The firm is taking a "platform-level validation" approach to FoundationOne RNA, according to Fabrizio, by first generating analytical validity evidence across all the genes that the test covers. Using the same core gene set, Foundation can then generate clinical validity evidence on the test's ability to guide treatment with specific drugs and submit that data in supplemental premarket approval applications to the FDA seeking specific CDx claims.
Beyond FoundationOne RNA, the firm is also building out use cases for its other less-established tests for therapy monitoring, FoundationOne Tracker and FoundationOne Monitor.

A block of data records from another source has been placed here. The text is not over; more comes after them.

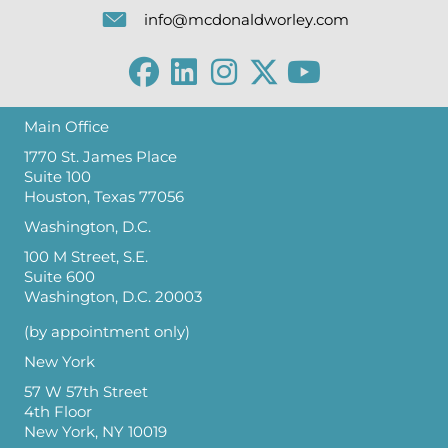
info@mcdonaldworley.com
Main Office
1770 St. James Place
Suite 100
Houston, Texas 77056
Washington, D.C.
100 M Street, S.E.
Suite 600
Washington, D.C. 20003
(by appointment only)
New York
57 W 57th Street
4th Floor
New York, NY 10019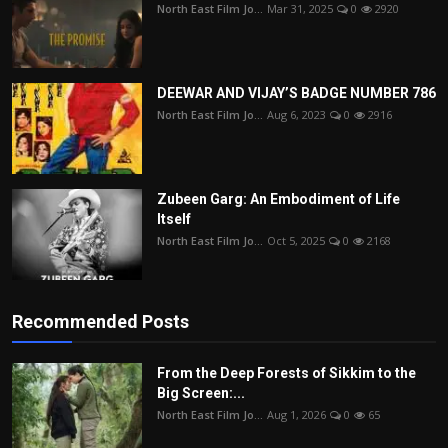
North East Film Jo...
Mar 31, 2025
0
2920
DEEWAR AND VIJAY’S BADGE NUMBER 786
North East Film Jo...
Aug 6, 2023
0
2916
Zubeen Garg: An Embodiment of Life
Itself
North East Film Jo...
Oct 5, 2025
0
2168
Recommended Posts
From the Deep Forests of Sikkim to the
Big Screen:...
North East Film Jo...
Aug 1, 2026
0
65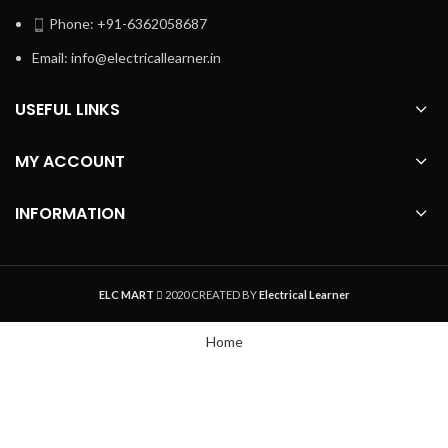
Phone: +91-6362058687
Email: info@electricallearner.in
USEFUL LINKS
MY ACCOUNT
INFORMATION
ELC MART
2020 CREATED BY
Electrical Learner
Home
WhatsApp
Track Order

The former is the company's clinically available tumor-informed therapy monitoring assay that measures circulating-tumor DNA as a correlate to how much disease is left in a patient's body and indicates how well a patient's cancer is responding to treatment. FoundationOne Monitor is the "next evolution" of the firm's therapy monitoring strategy, a tumor-naive test intended for patients who do not have a recent tissue biopsy or can't provide a tissue sample.
Foundation's biopharma partners are using FoundationOne Monitor, which gauges ctDNA in blood, in retrospective and prospective clinical trials to understand how patients respond to different therapies and explore how the test results complement imaging data, Fabrizio said.
The newer tests like FoundationOne RNA, Tracker, and Monitor, alongside its more established tests like FoundationOne CDx, Liquid CDx, and Heme, fall under the firm's overarching aim of ensuring cancer patients have an assay available to support every stage and scenario they may encounter, even if they have minimal tissue for testing or stopped responding to treatment.
As the patient receives treatment, for example, the company's therapy monitoring tests can measure response, but if the drug isn't working, a clinician can use FoundationOne CDx, FoundationOne Liquid CDx, or FoundationOne RNA to go back to the drawing board and determine if another therapy may work better. The "idea is to provide as many shots on goal as possible for the patient," Fabrizio said.